> _Source passage_
↓

We’re at number 104, so two years episode every week. I’m feeling pretty good about that. Thank you for those that have been following. This month happens to be a pretty good month. We’re at the middle of the month and the number of downloads is just as many as I normally get for a month. I don’t know what’s going on, but I’m liking it. Today, we’re going to be talking about LibGuides and how you can use them in your classroom.
Because of my new role as director of an academic library, I’ve been taking a deep dive into how libraries can help in the classroom. While I’ve always appreciated the role of the library, now I have a better understanding that I would like to share with you. Today’s topic, as I mentioned is the use of LibGuides in the classroom. Basically, LibGuides are focused collection of references and instruction around a topic. That topic can be your class and you should have a role in creating them. I recently talked about LibGuides in episode ITC 102, when I talked about the whole idea of information literacy.
A LibGuide, I think is a really a central part. To start, I have to make a confession. During all my academic career, all my degrees, I have never used a single LibGuide. I suspect this is pretty commonplace. In fact, I was not even really aware of them until I finished my degree programs. I became more aware of them while working at a community college and working with the librarians and I also tripped upon them while I was doing research on open education resources.
It seemed a lot of libraries had LibGuides created for OER content and I really appreciated that. As I said, I was probably typical of most college students. I used Google and the general database, general library database as a search engine. I didn’t go into any special databases. I just use what was presented to me. I don’t think that I developed as an academic as well as I could have had I started using LibGuides and really understanding how the library really worked.
As I mentioned, because I am now in charge of an academic library, this is at the forefront of my mind. According to research cited in Bergstrom Lynch’s article, LibGuides by design using instructional design principles and user-centered studies to develop best practices, librarians tend to structure library guides according to the research process and around academic disciplines.
While students tend to think more in terms of courses, coursework, and the products of research. Additional research is showing that when creating a LibGuide, if you click created class-specific, specifically for a course, students will more likely use it. Then they get to understand how the library resources are pulled together, how they can best use the library resource resources for a particular discipline. A lot of power to it. I recognize my oversight, and see how important that LibGuides can be if they’re used.
The only way that LibGuides will be used is not through the advocation of librarians. They’ve found this out with subject guides that librarians would be promoting subject guides, and they really didn’t get a lot of use. But when the instructors promoted a course guide, students were all over it. Instructors must make students aware of the LibGuides and encourage or better yet require their use. We’re going to talk a little bit about that.
I don’t think faculty are going to promote them or require their use until they have input in their development and see how LibGuides can improve the performance of their classrooms. That’s what we’re really focused about, is how you as instructors or faculty members can weave LibGuides into your class as well as take a little bit of load off your plate. I think working together with librarians, we can do both.
We can improve the classroom performance as well as make your assignments really work for the students. There’s all kinds of LibGuides. LibGuides can be developed for an infinite number of reasons. Common reasons include highlighting specific resources, bringing attention to unique collections. For example, ebooks or rare collections. They can also be a collection of how-to guides or they can highlight new technologies.

↑

Items from a data source:

↓

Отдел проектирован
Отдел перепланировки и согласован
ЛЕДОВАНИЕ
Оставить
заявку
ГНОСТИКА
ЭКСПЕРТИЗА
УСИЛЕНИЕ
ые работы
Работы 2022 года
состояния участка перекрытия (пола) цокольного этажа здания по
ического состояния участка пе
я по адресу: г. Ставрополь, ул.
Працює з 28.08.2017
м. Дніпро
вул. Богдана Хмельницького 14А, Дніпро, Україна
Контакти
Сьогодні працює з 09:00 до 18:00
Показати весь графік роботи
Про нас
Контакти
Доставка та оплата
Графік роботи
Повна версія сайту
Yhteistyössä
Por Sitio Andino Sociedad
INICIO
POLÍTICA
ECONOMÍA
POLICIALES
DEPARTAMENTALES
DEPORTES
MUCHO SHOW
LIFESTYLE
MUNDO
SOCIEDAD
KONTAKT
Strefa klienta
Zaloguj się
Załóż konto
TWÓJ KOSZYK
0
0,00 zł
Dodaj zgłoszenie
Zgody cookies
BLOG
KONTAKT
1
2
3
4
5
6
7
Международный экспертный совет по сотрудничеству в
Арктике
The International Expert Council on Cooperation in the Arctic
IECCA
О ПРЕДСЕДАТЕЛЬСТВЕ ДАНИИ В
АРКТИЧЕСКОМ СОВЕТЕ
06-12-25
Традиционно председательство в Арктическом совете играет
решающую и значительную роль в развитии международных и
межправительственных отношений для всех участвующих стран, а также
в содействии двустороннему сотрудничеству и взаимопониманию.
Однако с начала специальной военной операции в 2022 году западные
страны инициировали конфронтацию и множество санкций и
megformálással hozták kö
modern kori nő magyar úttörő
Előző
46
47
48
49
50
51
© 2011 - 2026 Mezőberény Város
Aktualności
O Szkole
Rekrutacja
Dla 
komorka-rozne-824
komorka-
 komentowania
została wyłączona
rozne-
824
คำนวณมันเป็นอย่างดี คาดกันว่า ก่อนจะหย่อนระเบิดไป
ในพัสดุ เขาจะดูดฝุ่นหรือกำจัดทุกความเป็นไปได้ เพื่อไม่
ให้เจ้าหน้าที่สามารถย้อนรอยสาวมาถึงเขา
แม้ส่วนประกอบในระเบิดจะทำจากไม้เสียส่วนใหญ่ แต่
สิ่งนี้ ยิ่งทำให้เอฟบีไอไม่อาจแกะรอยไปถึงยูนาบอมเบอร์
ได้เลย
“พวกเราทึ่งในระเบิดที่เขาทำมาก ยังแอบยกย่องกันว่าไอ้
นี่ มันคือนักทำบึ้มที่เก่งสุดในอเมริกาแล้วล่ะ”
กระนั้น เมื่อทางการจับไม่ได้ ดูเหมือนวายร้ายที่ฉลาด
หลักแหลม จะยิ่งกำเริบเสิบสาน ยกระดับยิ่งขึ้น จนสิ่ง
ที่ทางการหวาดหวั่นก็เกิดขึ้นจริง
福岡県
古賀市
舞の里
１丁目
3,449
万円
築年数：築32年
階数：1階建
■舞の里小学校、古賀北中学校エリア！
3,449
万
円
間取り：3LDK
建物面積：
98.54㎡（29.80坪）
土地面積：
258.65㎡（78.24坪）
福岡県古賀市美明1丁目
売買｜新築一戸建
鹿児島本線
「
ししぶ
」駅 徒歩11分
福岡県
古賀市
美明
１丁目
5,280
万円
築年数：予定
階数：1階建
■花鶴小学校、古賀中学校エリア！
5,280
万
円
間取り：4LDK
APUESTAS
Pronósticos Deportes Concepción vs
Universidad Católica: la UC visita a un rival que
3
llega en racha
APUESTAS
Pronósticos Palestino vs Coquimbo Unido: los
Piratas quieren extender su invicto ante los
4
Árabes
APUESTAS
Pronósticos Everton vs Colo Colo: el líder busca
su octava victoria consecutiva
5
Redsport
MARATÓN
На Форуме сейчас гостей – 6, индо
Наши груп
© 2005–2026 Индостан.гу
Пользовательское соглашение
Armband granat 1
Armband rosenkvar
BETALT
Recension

↑
↓

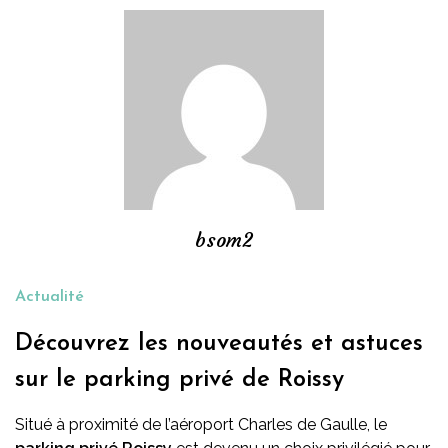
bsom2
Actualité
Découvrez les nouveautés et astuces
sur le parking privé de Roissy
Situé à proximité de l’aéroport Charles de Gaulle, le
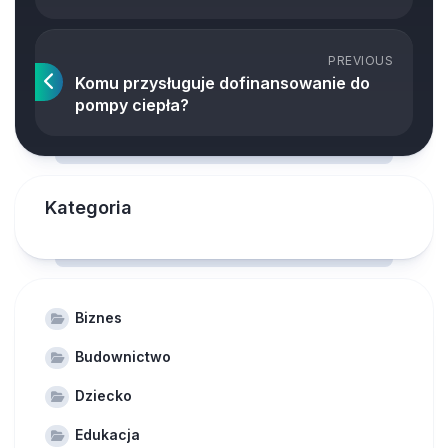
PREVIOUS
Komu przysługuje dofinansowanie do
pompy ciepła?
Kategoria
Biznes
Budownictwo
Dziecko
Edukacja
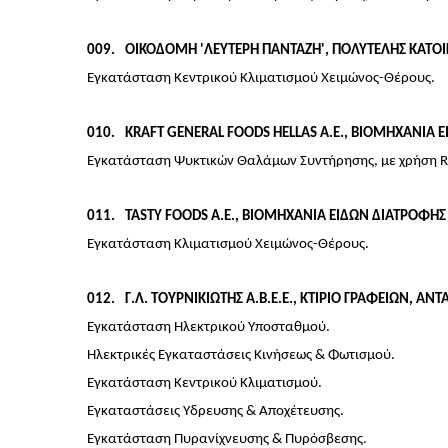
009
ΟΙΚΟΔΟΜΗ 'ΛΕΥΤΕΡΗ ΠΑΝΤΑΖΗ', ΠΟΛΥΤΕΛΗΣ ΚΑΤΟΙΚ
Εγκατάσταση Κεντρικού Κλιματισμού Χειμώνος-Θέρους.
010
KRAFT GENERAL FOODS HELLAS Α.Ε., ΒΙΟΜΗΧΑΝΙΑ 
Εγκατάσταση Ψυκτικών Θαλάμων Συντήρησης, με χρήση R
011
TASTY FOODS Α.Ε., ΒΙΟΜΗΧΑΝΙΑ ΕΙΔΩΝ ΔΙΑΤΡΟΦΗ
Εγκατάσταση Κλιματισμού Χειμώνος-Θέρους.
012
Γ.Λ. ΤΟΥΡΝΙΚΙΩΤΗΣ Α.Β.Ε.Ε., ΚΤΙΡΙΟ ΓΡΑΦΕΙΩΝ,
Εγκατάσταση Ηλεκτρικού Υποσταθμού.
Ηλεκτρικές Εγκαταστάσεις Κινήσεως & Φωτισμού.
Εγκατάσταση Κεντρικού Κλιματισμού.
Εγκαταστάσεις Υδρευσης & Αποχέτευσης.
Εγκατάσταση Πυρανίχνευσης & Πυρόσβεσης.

↑

> _Required work_
• A. From the last paragraph of the LibGuides transcript, list every use or form of a LibGuide it mentions.
• B. Reproduce the part of the records that opens with the line containing "Отдел проектирован" and closes with the line containing "แม้ส่วนประกอบใ".
The records have no connection to the LibGuides transcript.

> _Answers to the tasks_
• A.
- Highlighting specific resources
- Bringing attention to unique collections, such as ebooks or rare collections
- Serving as a collection of how-to guides
- Highlighting new technologies

• B.
Отдел проектирован
Отдел перепланировки и согласован
ЛЕДОВАНИЕ
Оставить
заявку
ГНОСТИКА
ЭКСПЕРТИЗА
УСИЛЕНИЕ
ые работы
Работы 2022 года
состояния участка перекрытия (пола) цокольного этажа здания по
ического состояния участка пе
я по адресу: г. Ставрополь, ул.
Працює з 28.08.2017
м. Дніпро
вул. Богдана Хмельницького 14А, Дніпро, Україна
Контакти
Сьогодні працює з 09:00 до 18:00
Показати весь графік роботи
Про нас
Контакти
Доставка та оплата
Графік роботи
Повна версія сайту
Yhteistyössä
Por Sitio Andino Sociedad
INICIO
POLÍTICA
ECONOMÍA
POLICIALES
DEPARTAMENTALES
DEPORTES
MUCHO SHOW
LIFESTYLE
MUNDO
SOCIEDAD
KONTAKT
Strefa klienta
Zaloguj się
Załóż konto
TWÓJ KOSZYK
0
0,00 zł
Dodaj zgłoszenie
Zgody cookies
BLOG
KONTAKT
1
2
3
4
5
6
7
Международный экспертный совет по сотрудничеству в
Арктике
The International Expert Council on Cooperation in the Arctic
IECCA
О ПРЕДСЕДАТЕЛЬСТВЕ ДАНИИ В
АРКТИЧЕСКОМ СОВЕТЕ
06-12-25
Традиционно председательство в Арктическом совете играет
решающую и значительную роль в развитии международных и
межправительственных отношений для всех участвующих стран, а также
в содействии двустороннему сотрудничеству и взаимопониманию.
Однако с начала специальной военной операции в 2022 году западные
страны инициировали конфронтацию и множество санкций и
megformálással hozták kö
modern kori nő magyar úttörő
Előző
46
47
48
49
50
51
© 2011 - 2026 Mezőberény Város
Aktualności
O Szkole
Rekrutacja
Dla 
komorka-rozne-824
komorka-
 komentowania
została wyłączona
rozne-
824
คำนวณมันเป็นอย่างดี คาดกันว่า ก่อนจะหย่อนระเบิดไป
ในพัสดุ เขาจะดูดฝุ่นหรือกำจัดทุกความเป็นไปได้ เพื่อไม่
ให้เจ้าหน้าที่สามารถย้อนรอยสาวมาถึงเขา
แม้ส่วนประกอบในระเบิดจะทำจากไม้เสียส่วนใหญ่ แต่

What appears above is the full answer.